So verging Monat um Monat. Wir hatten inzwischen gelernt, wie man den Hunger überlisten könnte.  Gewöhnlich bestand bei uns eine Hauptmahlzeit aus einer Kartoffel pro Kopf und weiter nichts. Bis etwa zum 18. Juni 1941. An diesem Tag gab es plötzlich (ohne Reklame) ein riesengroßes Angebot von fast allen wichtigsten Lebensmitteln in allen Läden. Was war es für ein Tag! Es gab dafür keine amtliche Erklärung, aber auch keinen Widerruf des Gesetzes Nje palagaietzja. Es gab Landsleute, die genug Rubel hatten. Also wiederum erlebte der Rubel seine große Kaufkraft, jedoch das Angebot an Lebensmitteln war diesmal riesig größer als der persönliche Bedarf des befreiten Volkes.

In der Nacht vom 21/22 Juni war der sowjetische Okkupant laut- und Spurlos verschwunden. Wir lebten wieder mal, diesmal aber nicht lange in einem Niemandsland, denn gleich kamen die deutschen Soldaten hereingefahren, fast feierlich, gut ausgerüstet, gut aussehend wie Touristen. Diese Soldaten sprachen untereinander polnisch, was uns sehr bestürzte. Sehr wahrscheinlich waren sie nur eine Vorhut. Es gab keinerlei Probleme mit ihnen, sie zogen rasch weiter. 
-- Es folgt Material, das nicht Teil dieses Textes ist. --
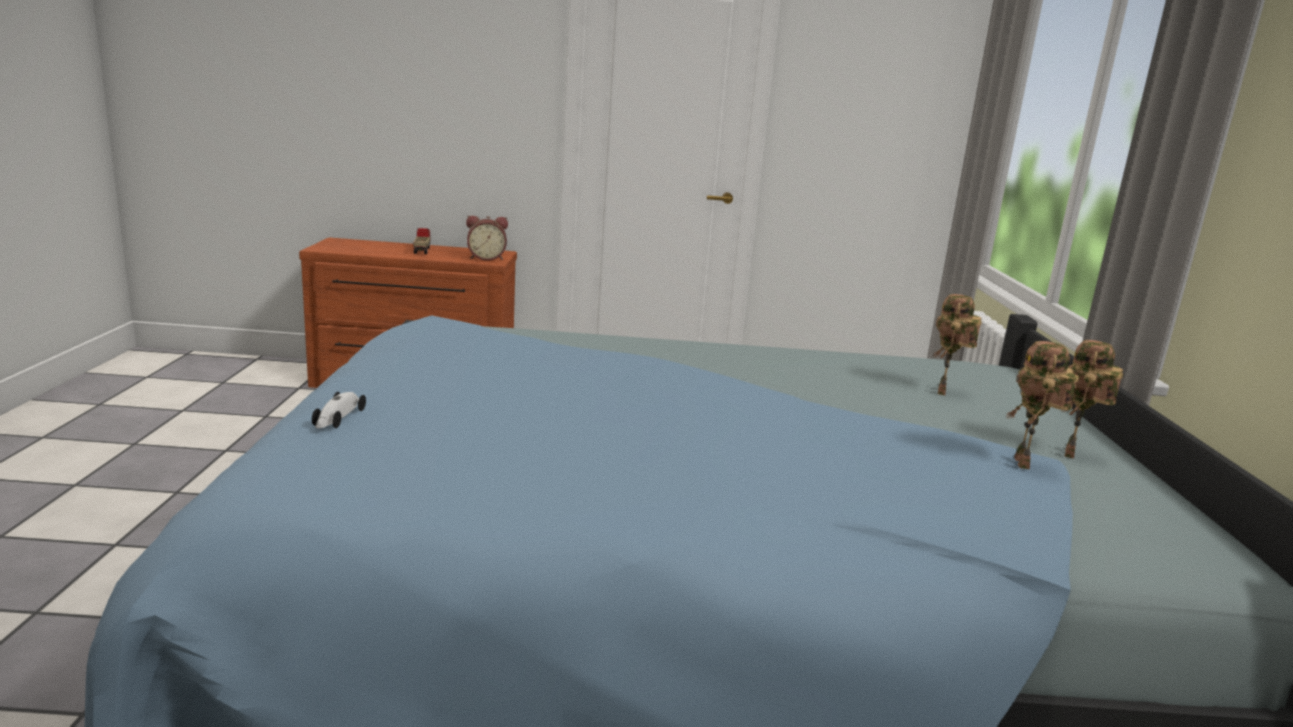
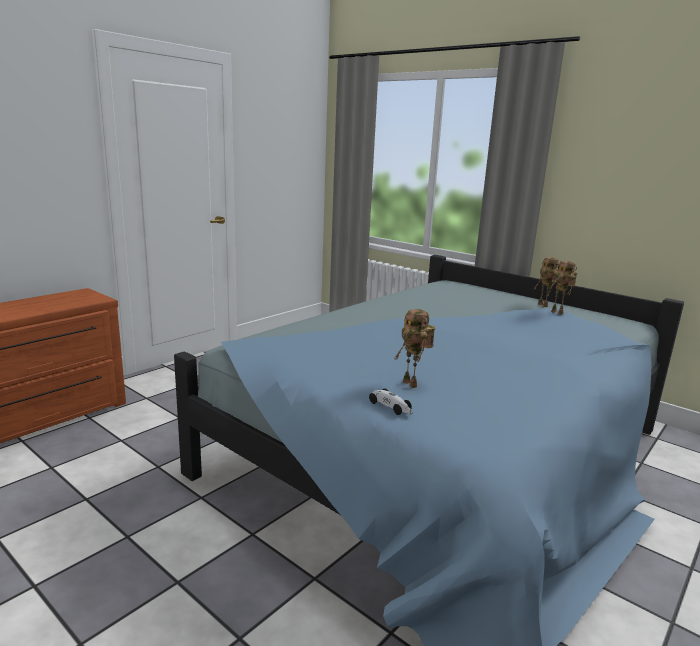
camera: 50 degrees left, 0 degrees up
toy truck [413,228,430,254] -> none
alarm clock [466,216,508,261] -> none
toy robot [934,294,982,395] -> toy robot moved to [394,309,435,388]

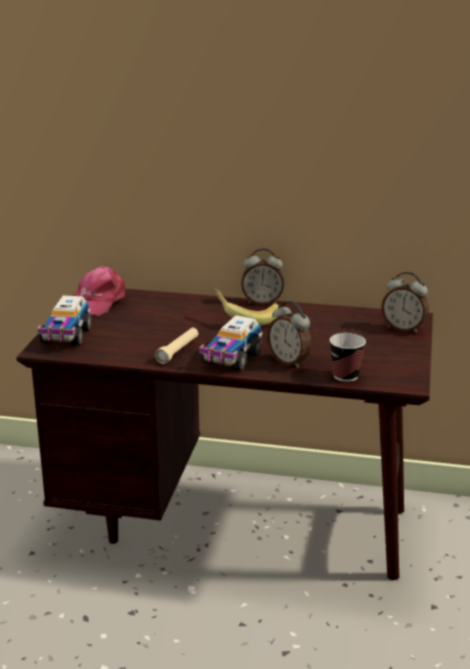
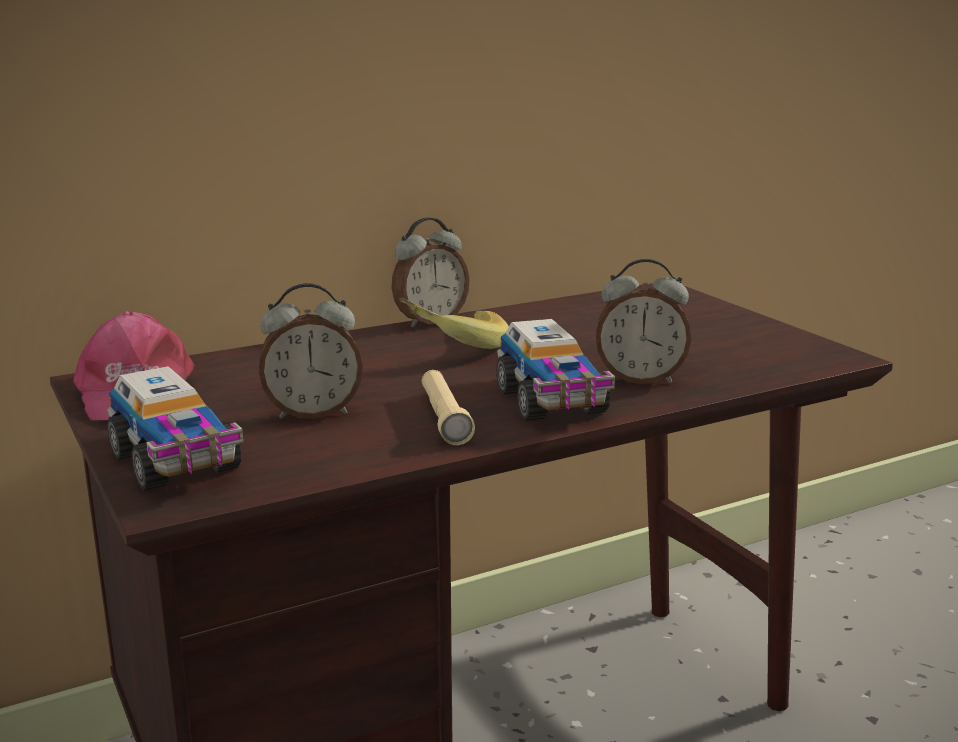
camera: 40 degrees left, 5 degrees down
cup [330,333,366,382] -> none
alarm clock [381,272,429,333] -> alarm clock moved to [259,283,363,419]

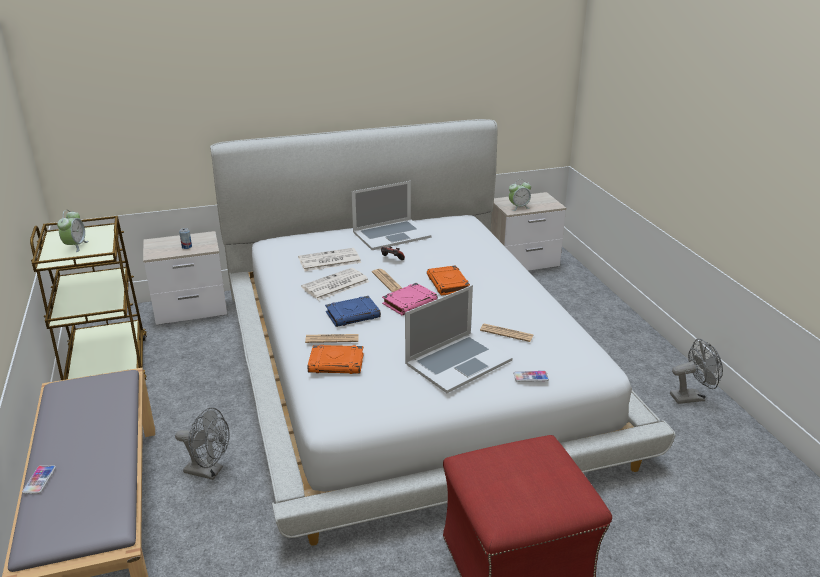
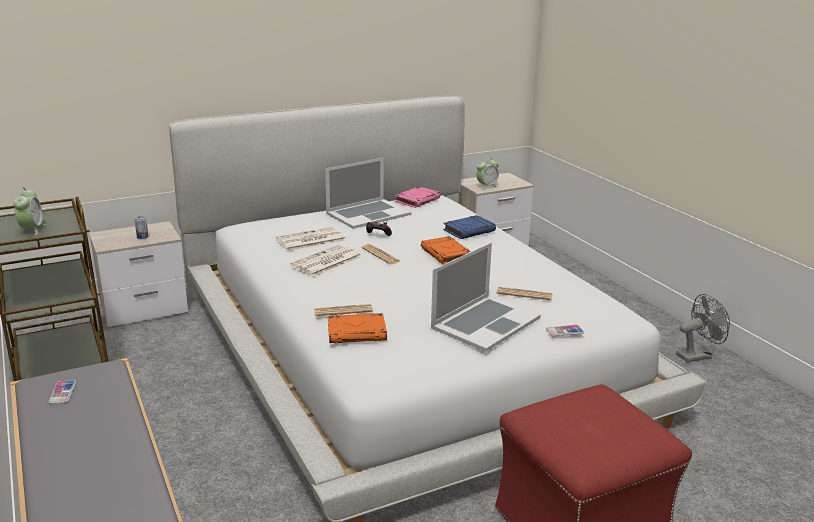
camera: 10 degrees left, 5 degrees down
phone [22,465,56,494] -> phone moved to [48,380,76,404]
grey fan [175,407,230,480] -> none
blue book [325,296,381,327] -> blue book moved to [443,215,496,239]
pink book [382,283,438,316] -> pink book moved to [395,186,440,208]

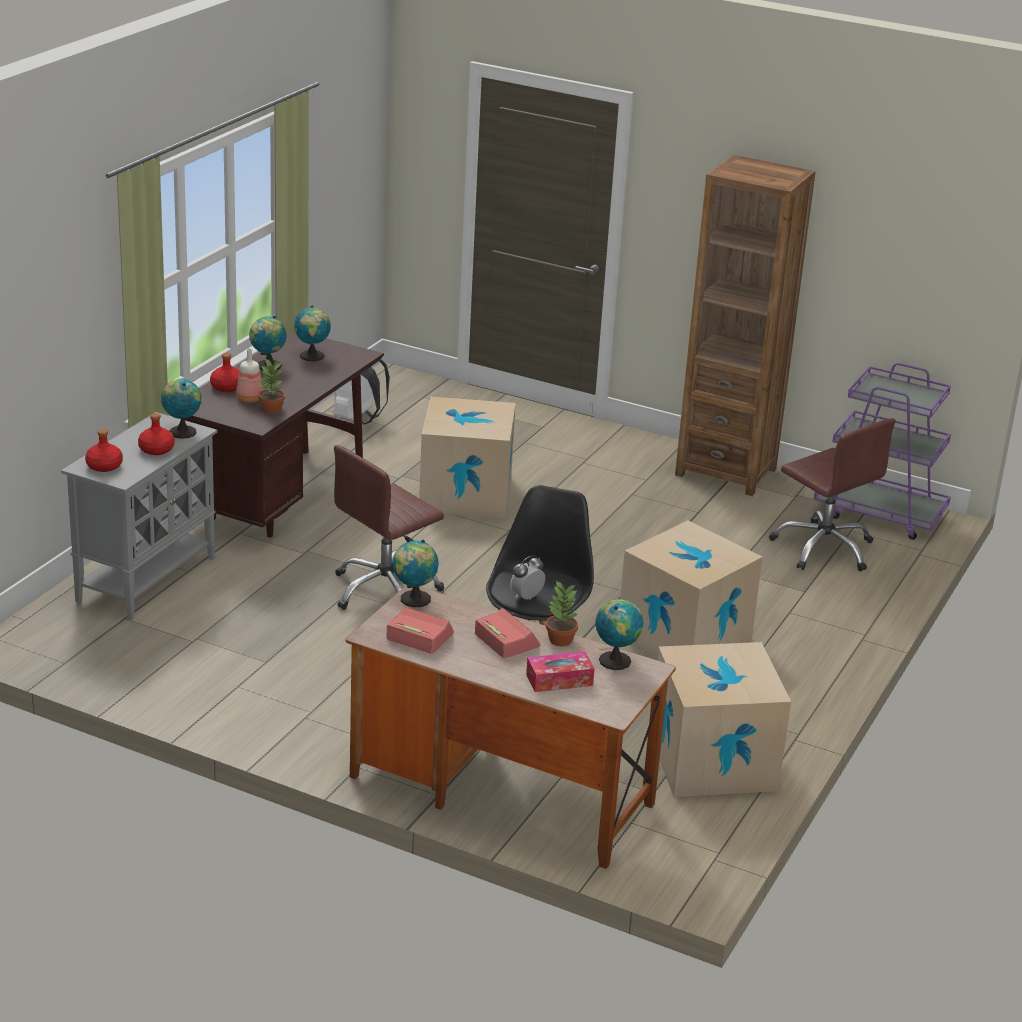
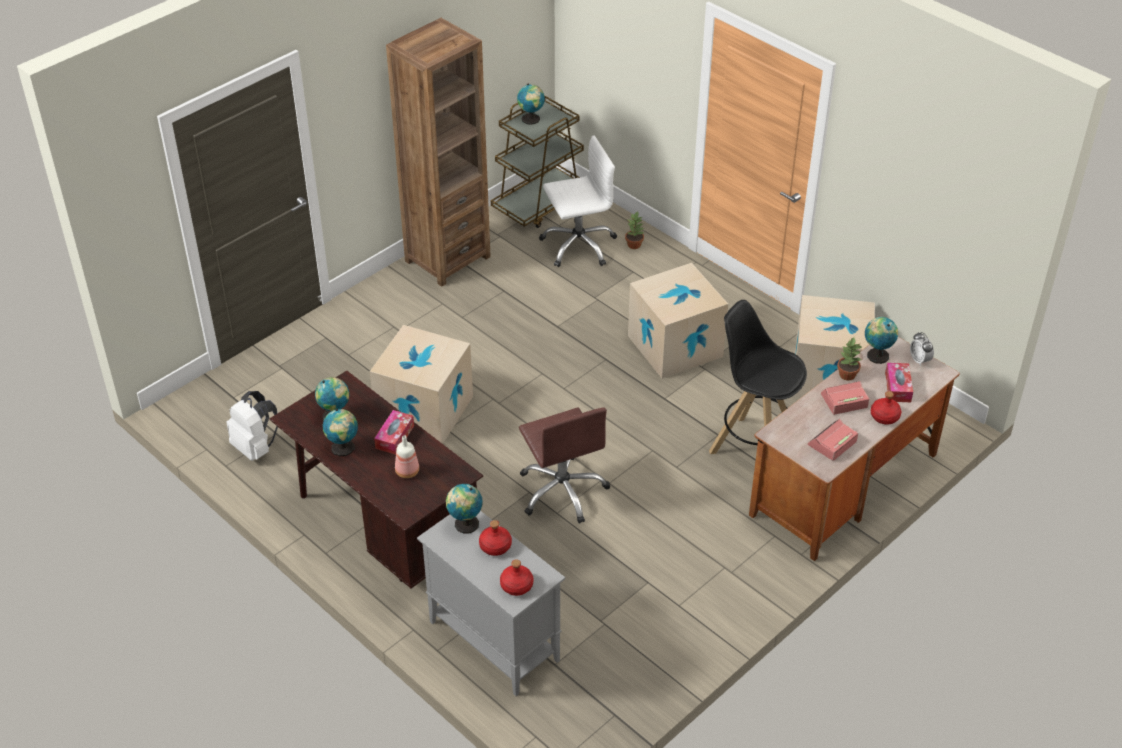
camera: 70 degrees left, 15 degrees up
red bottle [210,353,239,392] -> red bottle moved to [871,391,901,425]
potted plant [258,359,285,413] -> potted plant moved to [625,212,644,249]
globe [393,540,439,607] -> globe moved to [517,84,545,125]
alarm clock [510,555,545,600] -> alarm clock moved to [910,332,934,366]
brown office chair [769,418,895,571] -> white office chair [539,135,617,267]
purple cart [814,363,951,540] -> brown cart [491,95,584,228]
none -> tissue box [374,410,414,455]

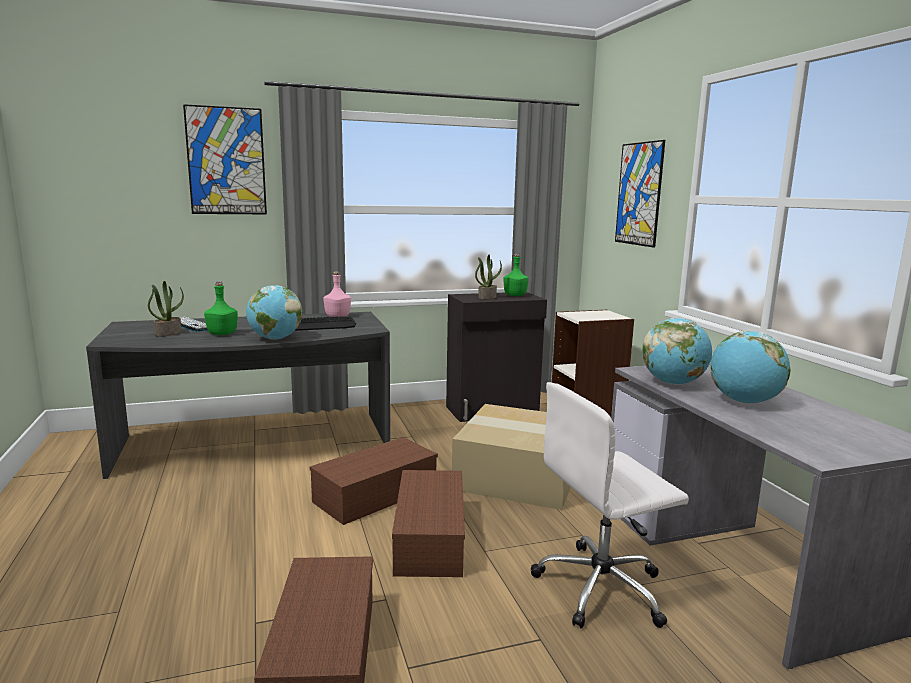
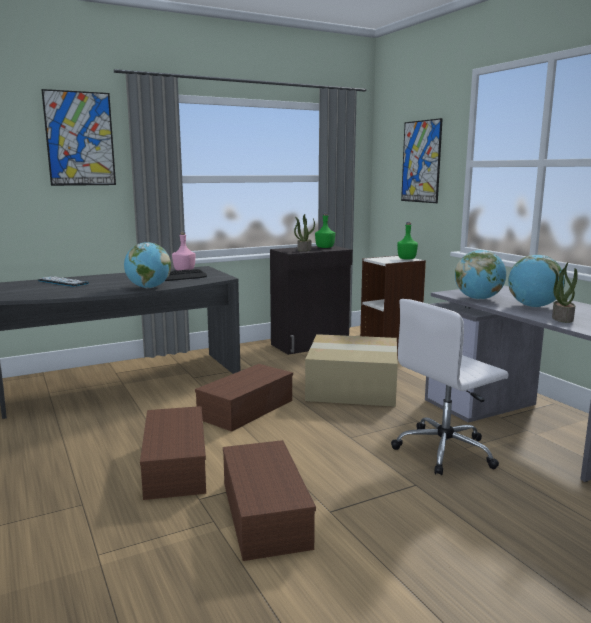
camera: 10 degrees left, 0 degrees up
potted plant [148,281,184,337] -> potted plant moved to [552,263,578,323]
green bottle [204,281,238,335] -> green bottle moved to [397,222,418,259]
brown storage box [392,470,465,577] -> brown storage box moved to [140,406,206,500]

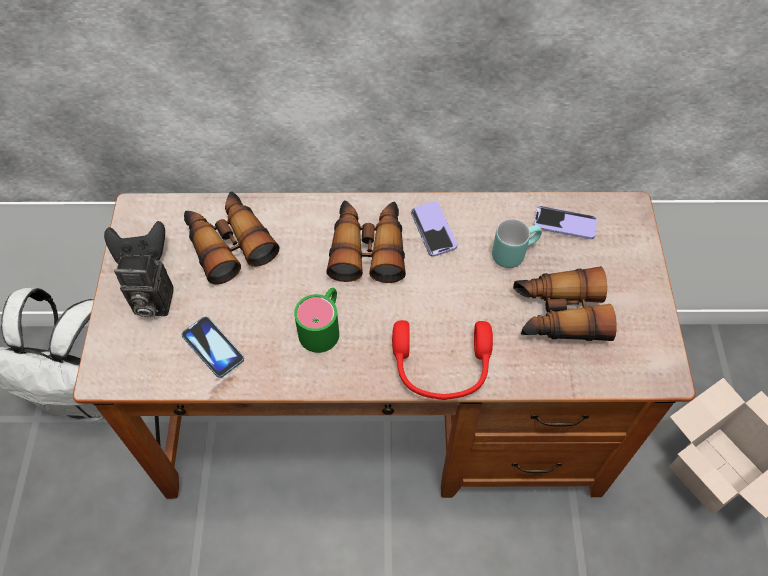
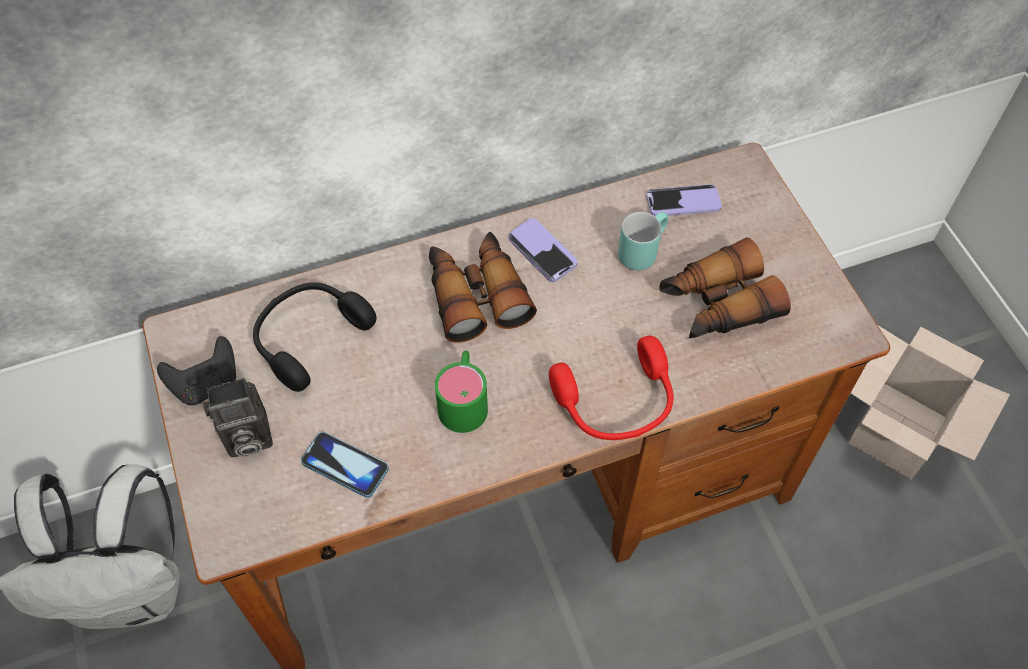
camera: 20 degrees left, 0 degrees up
binoculars [184,191,279,285] -> black headphones [253,282,377,392]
Ein paar Wochen lang geschah gar nichts, und die Menschen in Równe fühlten  sich wieder allein gelassen. Doch schon Mitte August 1941 kamen deutsche Verwaltungsbeamte, zum Teil mit ihren Familien zusammen. Sie brachten eine völlig neue Währung mit, die starke und gute deutsche Reichsmark, von Rubel war keine Rede mehr. Die Beamten bauten eine deutsche Verwaltung in der Stadt auf und verhielten sich sehr höflich und unauffällig. Einige von ihnen zogen in Stadtteil Grabnik ein. Auch bei uns wohnte ein Deutscher als Gast-Mieter. Ich bekam von ihm häufig kleine Spielzeuge geschenkt. Meine Mutter wurde als Bürokraft bei der Gebietslandwirtschaft eingestellt und auch Großvater Leon bekam eine kleine Stelle als Buchhalter. Obwohl er kaum deutsch sprach, war er als Fachkraft unentbehrlich. Das Angebot und Versorgung in allen Lebensmittelarten war wieder ausreichend. Es wurde, vielleicht um dem Unabhängigkeitswillen der ukrainischen Nationalisten genüge zu tun, schon im März 1942 die Zentralnationalbank Ukraine in Riwno gegründet und eine neue Währung, der Karbowanez eingeführt. Der Karbowanez wurde 2-sprachig bedrückt: Deutsch und ukrainisch. Es scheint, 
eine Normalisierung der Verhältnisse zu beginnen.